Page-level text extractions:
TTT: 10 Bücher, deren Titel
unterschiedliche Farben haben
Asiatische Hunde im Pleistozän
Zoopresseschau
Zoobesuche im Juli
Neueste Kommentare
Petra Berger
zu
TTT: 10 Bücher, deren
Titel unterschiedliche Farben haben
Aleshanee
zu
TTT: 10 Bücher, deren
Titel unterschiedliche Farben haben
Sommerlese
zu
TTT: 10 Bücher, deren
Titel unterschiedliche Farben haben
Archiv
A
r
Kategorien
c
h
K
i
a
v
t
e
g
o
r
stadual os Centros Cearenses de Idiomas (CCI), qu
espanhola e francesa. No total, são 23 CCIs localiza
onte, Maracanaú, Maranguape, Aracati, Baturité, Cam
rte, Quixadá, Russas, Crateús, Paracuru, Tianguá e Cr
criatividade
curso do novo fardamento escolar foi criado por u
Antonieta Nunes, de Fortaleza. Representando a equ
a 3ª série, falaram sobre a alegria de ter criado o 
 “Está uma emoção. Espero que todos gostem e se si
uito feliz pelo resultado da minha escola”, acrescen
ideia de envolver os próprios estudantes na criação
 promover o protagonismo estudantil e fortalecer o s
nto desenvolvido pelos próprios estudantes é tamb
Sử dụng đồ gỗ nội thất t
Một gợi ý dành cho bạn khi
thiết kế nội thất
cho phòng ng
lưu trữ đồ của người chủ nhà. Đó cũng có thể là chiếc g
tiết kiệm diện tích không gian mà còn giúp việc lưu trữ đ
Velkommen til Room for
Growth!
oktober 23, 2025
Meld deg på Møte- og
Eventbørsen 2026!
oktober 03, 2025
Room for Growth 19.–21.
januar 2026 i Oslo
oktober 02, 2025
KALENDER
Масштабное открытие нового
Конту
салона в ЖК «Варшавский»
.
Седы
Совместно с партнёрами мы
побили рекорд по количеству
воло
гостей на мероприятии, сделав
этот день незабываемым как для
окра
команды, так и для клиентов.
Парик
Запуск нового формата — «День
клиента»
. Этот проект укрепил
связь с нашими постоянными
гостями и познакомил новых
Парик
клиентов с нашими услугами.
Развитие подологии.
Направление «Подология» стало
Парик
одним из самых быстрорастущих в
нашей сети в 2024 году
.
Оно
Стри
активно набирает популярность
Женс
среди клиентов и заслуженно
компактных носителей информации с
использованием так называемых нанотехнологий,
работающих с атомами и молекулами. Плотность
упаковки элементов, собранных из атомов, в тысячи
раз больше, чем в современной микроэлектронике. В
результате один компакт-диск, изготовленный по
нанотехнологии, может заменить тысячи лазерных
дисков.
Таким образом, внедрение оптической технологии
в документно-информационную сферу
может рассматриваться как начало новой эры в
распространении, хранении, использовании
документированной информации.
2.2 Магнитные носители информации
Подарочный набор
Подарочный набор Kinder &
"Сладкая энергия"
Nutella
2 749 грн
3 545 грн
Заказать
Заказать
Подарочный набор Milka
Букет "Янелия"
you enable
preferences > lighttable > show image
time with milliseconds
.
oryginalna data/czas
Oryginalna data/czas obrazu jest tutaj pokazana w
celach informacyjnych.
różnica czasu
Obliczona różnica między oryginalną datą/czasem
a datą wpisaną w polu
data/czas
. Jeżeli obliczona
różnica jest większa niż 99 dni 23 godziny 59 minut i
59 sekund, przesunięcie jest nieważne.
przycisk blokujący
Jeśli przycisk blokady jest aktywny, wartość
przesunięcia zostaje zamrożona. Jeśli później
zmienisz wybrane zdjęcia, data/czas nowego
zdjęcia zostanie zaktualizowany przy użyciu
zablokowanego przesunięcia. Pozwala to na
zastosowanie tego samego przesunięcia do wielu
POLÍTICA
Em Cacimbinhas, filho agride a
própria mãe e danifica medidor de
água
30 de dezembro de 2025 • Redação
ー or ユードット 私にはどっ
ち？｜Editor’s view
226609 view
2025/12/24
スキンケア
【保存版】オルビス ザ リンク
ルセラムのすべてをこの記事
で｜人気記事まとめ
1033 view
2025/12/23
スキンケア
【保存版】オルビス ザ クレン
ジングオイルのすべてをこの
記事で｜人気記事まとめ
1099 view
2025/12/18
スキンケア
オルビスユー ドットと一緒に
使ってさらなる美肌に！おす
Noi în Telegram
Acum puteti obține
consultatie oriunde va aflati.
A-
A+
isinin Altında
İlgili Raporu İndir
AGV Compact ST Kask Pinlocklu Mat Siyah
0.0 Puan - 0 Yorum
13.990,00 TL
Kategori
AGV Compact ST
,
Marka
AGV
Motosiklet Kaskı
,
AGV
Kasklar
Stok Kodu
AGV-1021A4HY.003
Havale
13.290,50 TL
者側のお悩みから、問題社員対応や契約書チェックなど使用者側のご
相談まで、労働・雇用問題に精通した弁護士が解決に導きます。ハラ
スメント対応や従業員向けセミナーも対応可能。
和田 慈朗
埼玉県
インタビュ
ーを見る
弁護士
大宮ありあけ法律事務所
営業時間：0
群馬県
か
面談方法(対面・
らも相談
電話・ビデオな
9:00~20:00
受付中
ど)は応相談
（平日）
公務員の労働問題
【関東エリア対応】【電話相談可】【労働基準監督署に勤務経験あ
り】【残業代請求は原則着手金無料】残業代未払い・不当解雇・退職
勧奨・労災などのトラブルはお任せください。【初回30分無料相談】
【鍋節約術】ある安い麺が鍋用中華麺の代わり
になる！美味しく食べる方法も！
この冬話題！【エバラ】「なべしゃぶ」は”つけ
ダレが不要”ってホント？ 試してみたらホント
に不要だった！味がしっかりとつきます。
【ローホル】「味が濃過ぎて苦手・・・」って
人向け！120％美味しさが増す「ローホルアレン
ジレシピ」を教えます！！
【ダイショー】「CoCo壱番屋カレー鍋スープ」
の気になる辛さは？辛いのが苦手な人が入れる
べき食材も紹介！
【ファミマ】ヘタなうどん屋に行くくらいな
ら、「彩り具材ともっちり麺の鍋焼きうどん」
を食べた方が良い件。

*Activity*. Reproduce every line of the entries above verbatim, from the first line through the last.

*Answer for this exercise*.
TTT: 10 Bücher, deren Titel
unterschiedliche Farben haben
Asiatische Hunde im Pleistozän
Zoopresseschau
Zoobesuche im Juli
Neueste Kommentare
Petra Berger
zu
TTT: 10 Bücher, deren
Titel unterschiedliche Farben haben
Aleshanee
zu
TTT: 10 Bücher, deren
Titel unterschiedliche Farben haben
Sommerlese
zu
TTT: 10 Bücher, deren
Titel unterschiedliche Farben haben
Archiv
A
r
Kategorien
c
h
K
i
a
v
t
e
g
o
r
stadual os Centros Cearenses de Idiomas (CCI), qu
espanhola e francesa. No total, são 23 CCIs localiza
onte, Maracanaú, Maranguape, Aracati, Baturité, Cam
rte, Quixadá, Russas, Crateús, Paracuru, Tianguá e Cr
criatividade
curso do novo fardamento escolar foi criado por u
Antonieta Nunes, de Fortaleza. Representando a equ
a 3ª série, falaram sobre a alegria de ter criado o 
 “Está uma emoção. Espero que todos gostem e se si
uito feliz pelo resultado da minha escola”, acrescen
ideia de envolver os próprios estudantes na criação
 promover o protagonismo estudantil e fortalecer o s
nto desenvolvido pelos próprios estudantes é tamb
Sử dụng đồ gỗ nội thất t
Một gợi ý dành cho bạn khi
thiết kế nội thất
cho phòng ng
lưu trữ đồ của người chủ nhà. Đó cũng có thể là chiếc g
tiết kiệm diện tích không gian mà còn giúp việc lưu trữ đ
Velkommen til Room for
Growth!
oktober 23, 2025
Meld deg på Møte- og
Eventbørsen 2026!
oktober 03, 2025
Room for Growth 19.–21.
januar 2026 i Oslo
oktober 02, 2025
KALENDER
Масштабное открытие нового
Конту
салона в ЖК «Варшавский»
.
Седы
Совместно с партнёрами мы
побили рекорд по количеству
воло
гостей на мероприятии, сделав
этот день незабываемым как для
окра
команды, так и для клиентов.
Парик
Запуск нового формата — «День
клиента»
. Этот проект укрепил
связь с нашими постоянными
гостями и познакомил новых
Парик
клиентов с нашими услугами.
Развитие подологии.
Направление «Подология» стало
Парик
одним из самых быстрорастущих в
нашей сети в 2024 году
.
Оно
Стри
активно набирает популярность
Женс
среди клиентов и заслуженно
компактных носителей информации с
использованием так называемых нанотехнологий,
работающих с атомами и молекулами. Плотность
упаковки элементов, собранных из атомов, в тысячи
раз больше, чем в современной микроэлектронике. В
результате один компакт-диск, изготовленный по
нанотехнологии, может заменить тысячи лазерных
дисков.
Таким образом, внедрение оптической технологии
в документно-информационную сферу
может рассматриваться как начало новой эры в
распространении, хранении, использовании
документированной информации.
2.2 Магнитные носители информации
Подарочный набор
Подарочный набор Kinder &
"Сладкая энергия"
Nutella
2 749 грн
3 545 грн
Заказать
Заказать
Подарочный набор Milka
Букет "Янелия"
you enable
preferences > lighttable > show image
time with milliseconds
.
oryginalna data/czas
Oryginalna data/czas obrazu jest tutaj pokazana w
celach informacyjnych.
różnica czasu
Obliczona różnica między oryginalną datą/czasem
a datą wpisaną w polu
data/czas
. Jeżeli obliczona
różnica jest większa niż 99 dni 23 godziny 59 minut i
59 sekund, przesunięcie jest nieważne.
przycisk blokujący
Jeśli przycisk blokady jest aktywny, wartość
przesunięcia zostaje zamrożona. Jeśli później
zmienisz wybrane zdjęcia, data/czas nowego
zdjęcia zostanie zaktualizowany przy użyciu
zablokowanego przesunięcia. Pozwala to na
zastosowanie tego samego przesunięcia do wielu
POLÍTICA
Em Cacimbinhas, filho agride a
própria mãe e danifica medidor de
água
30 de dezembro de 2025 • Redação
ー or ユードット 私にはどっ
ち？｜Editor’s view
226609 view
2025/12/24
スキンケア
【保存版】オルビス ザ リンク
ルセラムのすべてをこの記事
で｜人気記事まとめ
1033 view
2025/12/23
スキンケア
【保存版】オルビス ザ クレン
ジングオイルのすべてをこの
記事で｜人気記事まとめ
1099 view
2025/12/18
スキンケア
オルビスユー ドットと一緒に
使ってさらなる美肌に！おす
Noi în Telegram
Acum puteti obține
consultatie oriunde va aflati.
A-
A+
isinin Altında
İlgili Raporu İndir
AGV Compact ST Kask Pinlocklu Mat Siyah
0.0 Puan - 0 Yorum
13.990,00 TL
Kategori
AGV Compact ST
,
Marka
AGV
Motosiklet Kaskı
,
AGV
Kasklar
Stok Kodu
AGV-1021A4HY.003
Havale
13.290,50 TL
者側のお悩みから、問題社員対応や契約書チェックなど使用者側のご
相談まで、労働・雇用問題に精通した弁護士が解決に導きます。ハラ
スメント対応や従業員向けセミナーも対応可能。
和田 慈朗
埼玉県
インタビュ
ーを見る
弁護士
大宮ありあけ法律事務所
営業時間：0
群馬県
か
面談方法(対面・
らも相談
電話・ビデオな
9:00~20:00
受付中
ど)は応相談
（平日）
公務員の労働問題
【関東エリア対応】【電話相談可】【労働基準監督署に勤務経験あ
り】【残業代請求は原則着手金無料】残業代未払い・不当解雇・退職
勧奨・労災などのトラブルはお任せください。【初回30分無料相談】
【鍋節約術】ある安い麺が鍋用中華麺の代わり
になる！美味しく食べる方法も！
この冬話題！【エバラ】「なべしゃぶ」は”つけ
ダレが不要”ってホント？ 試してみたらホント
に不要だった！味がしっかりとつきます。
【ローホル】「味が濃過ぎて苦手・・・」って
人向け！120％美味しさが増す「ローホルアレン
ジレシピ」を教えます！！
【ダイショー】「CoCo壱番屋カレー鍋スープ」
の気になる辛さは？辛いのが苦手な人が入れる
べき食材も紹介！
【ファミマ】ヘタなうどん屋に行くくらいな
ら、「彩り具材ともっちり麺の鍋焼きうどん」
を食べた方が良い件。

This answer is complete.